Raw data -
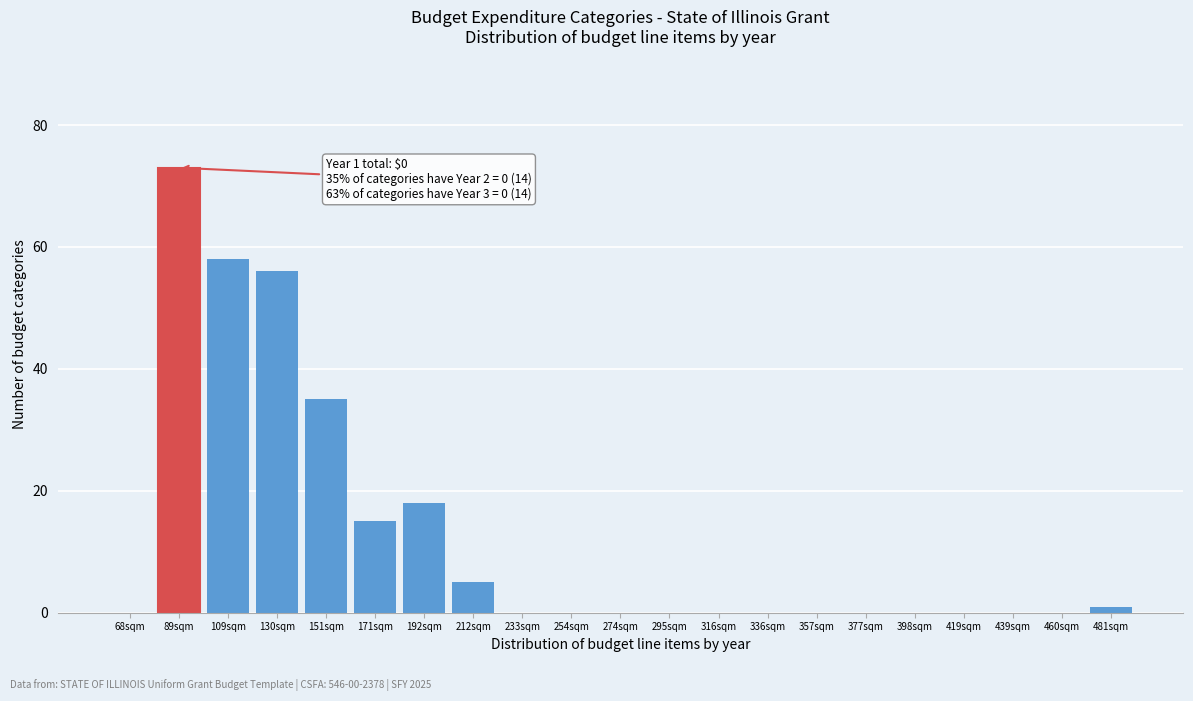

Reading right to left, what are all the values shown in this chart?

481sqm=1	460sqm=0	439sqm=0	419sqm=0	398sqm=0	377sqm=0	357sqm=0	336sqm=0	316sqm=0	295sqm=0	274sqm=0	254sqm=0	233sqm=0	212sqm=5	192sqm=18	171sqm=15	151sqm=35	130sqm=56	109sqm=58	89sqm=73	68sqm=0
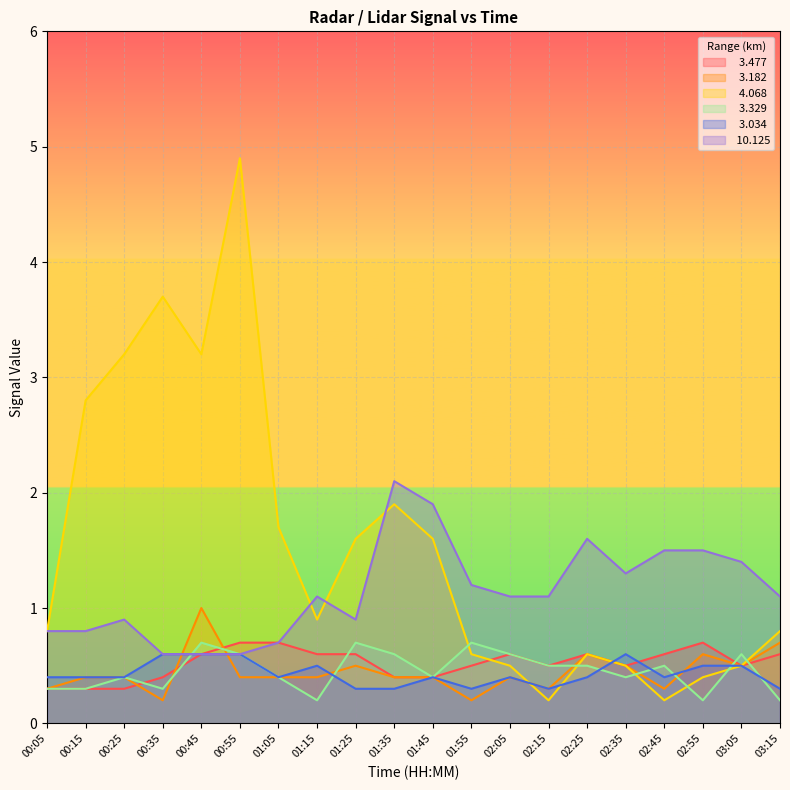

Reading left to right, list all the values displayed in this chart.

  3.477: 00:05=0.3	00:15=0.3	00:25=0.3	00:35=0.4	00:45=0.6	00:55=0.7	01:05=0.7	01:15=0.6	01:25=0.6	01:35=0.4	01:45=0.4	01:55=0.5	02:05=0.6	02:15=0.5	02:25=0.6	02:35=0.5	02:45=0.6	02:55=0.7	03:05=0.5	03:15=0.6
  3.182: 00:05=0.3	00:15=0.4	00:25=0.4	00:35=0.2	00:45=1.0	00:55=0.4	01:05=0.4	01:15=0.4	01:25=0.5	01:35=0.4	01:45=0.4	01:55=0.2	02:05=0.4	02:15=0.3	02:25=0.6	02:35=0.5	02:45=0.3	02:55=0.6	03:05=0.5	03:15=0.7
  4.068: 00:05=0.8	00:15=2.8	00:25=3.2	00:35=3.7	00:45=3.2	00:55=4.9	01:05=1.7	01:15=0.9	01:25=1.6	01:35=1.9	01:45=1.6	01:55=0.6	02:05=0.5	02:15=0.2	02:25=0.6	02:35=0.5	02:45=0.2	02:55=0.4	03:05=0.5	03:15=0.8
  3.329: 00:05=0.3	00:15=0.3	00:25=0.4	00:35=0.3	00:45=0.7	00:55=0.6	01:05=0.4	01:15=0.2	01:25=0.7	01:35=0.6	01:45=0.4	01:55=0.7	02:05=0.6	02:15=0.5	02:25=0.5	02:35=0.4	02:45=0.5	02:55=0.2	03:05=0.6	03:15=0.2
  3.034: 00:05=0.4	00:15=0.4	00:25=0.4	00:35=0.6	00:45=0.6	00:55=0.6	01:05=0.4	01:15=0.5	01:25=0.3	01:35=0.3	01:45=0.4	01:55=0.3	02:05=0.4	02:15=0.3	02:25=0.4	02:35=0.6	02:45=0.4	02:55=0.5	03:05=0.5	03:15=0.3
 10.125: 00:05=0.8	00:15=0.8	00:25=0.9	00:35=0.6	00:45=0.6	00:55=0.6	01:05=0.7	01:15=1.1	01:25=0.9	01:35=2.1	01:45=1.9	01:55=1.2	02:05=1.1	02:15=1.1	02:25=1.6	02:35=1.3	02:45=1.5	02:55=1.5	03:05=1.4	03:15=1.1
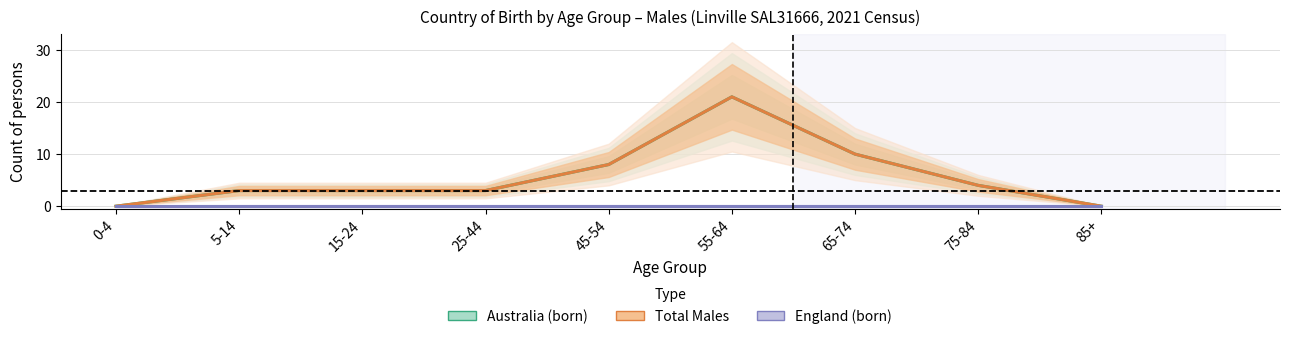

At which label does England (born) reach its minimum?

0-4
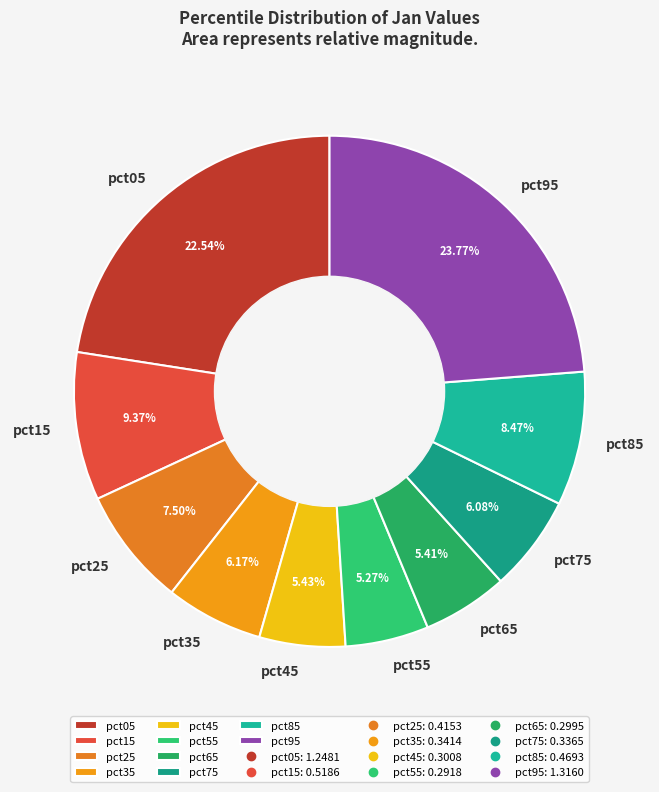

Is there any slice that represents more than half of the pie?

No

Exercise - Reproduce every row above word for word, leaving out the pictures.

Answer to this exercise -
Reading right to left, what are all the values shown in this chart?

481sqm=1	460sqm=0	439sqm=0	419sqm=0	398sqm=0	377sqm=0	357sqm=0	336sqm=0	316sqm=0	295sqm=0	274sqm=0	254sqm=0	233sqm=0	212sqm=5	192sqm=18	171sqm=15	151sqm=35	130sqm=56	109sqm=58	89sqm=73	68sqm=0

Reading left to right, list all the values displayed in this chart.

  3.477: 00:05=0.3	00:15=0.3	00:25=0.3	00:35=0.4	00:45=0.6	00:55=0.7	01:05=0.7	01:15=0.6	01:25=0.6	01:35=0.4	01:45=0.4	01:55=0.5	02:05=0.6	02:15=0.5	02:25=0.6	02:35=0.5	02:45=0.6	02:55=0.7	03:05=0.5	03:15=0.6
  3.182: 00:05=0.3	00:15=0.4	00:25=0.4	00:35=0.2	00:45=1.0	00:55=0.4	01:05=0.4	01:15=0.4	01:25=0.5	01:35=0.4	01:45=0.4	01:55=0.2	02:05=0.4	02:15=0.3	02:25=0.6	02:35=0.5	02:45=0.3	02:55=0.6	03:05=0.5	03:15=0.7
  4.068: 00:05=0.8	00:15=2.8	00:25=3.2	00:35=3.7	00:45=3.2	00:55=4.9	01:05=1.7	01:15=0.9	01:25=1.6	01:35=1.9	01:45=1.6	01:55=0.6	02:05=0.5	02:15=0.2	02:25=0.6	02:35=0.5	02:45=0.2	02:55=0.4	03:05=0.5	03:15=0.8
  3.329: 00:05=0.3	00:15=0.3	00:25=0.4	00:35=0.3	00:45=0.7	00:55=0.6	01:05=0.4	01:15=0.2	01:25=0.7	01:35=0.6	01:45=0.4	01:55=0.7	02:05=0.6	02:15=0.5	02:25=0.5	02:35=0.4	02:45=0.5	02:55=0.2	03:05=0.6	03:15=0.2
  3.034: 00:05=0.4	00:15=0.4	00:25=0.4	00:35=0.6	00:45=0.6	00:55=0.6	01:05=0.4	01:15=0.5	01:25=0.3	01:35=0.3	01:45=0.4	01:55=0.3	02:05=0.4	02:15=0.3	02:25=0.4	02:35=0.6	02:45=0.4	02:55=0.5	03:05=0.5	03:15=0.3
 10.125: 00:05=0.8	00:15=0.8	00:25=0.9	00:35=0.6	00:45=0.6	00:55=0.6	01:05=0.7	01:15=1.1	01:25=0.9	01:35=2.1	01:45=1.9	01:55=1.2	02:05=1.1	02:15=1.1	02:25=1.6	02:35=1.3	02:45=1.5	02:55=1.5	03:05=1.4	03:15=1.1

At which label does England (born) reach its minimum?

0-4

Is there any slice that represents more than half of the pie?

No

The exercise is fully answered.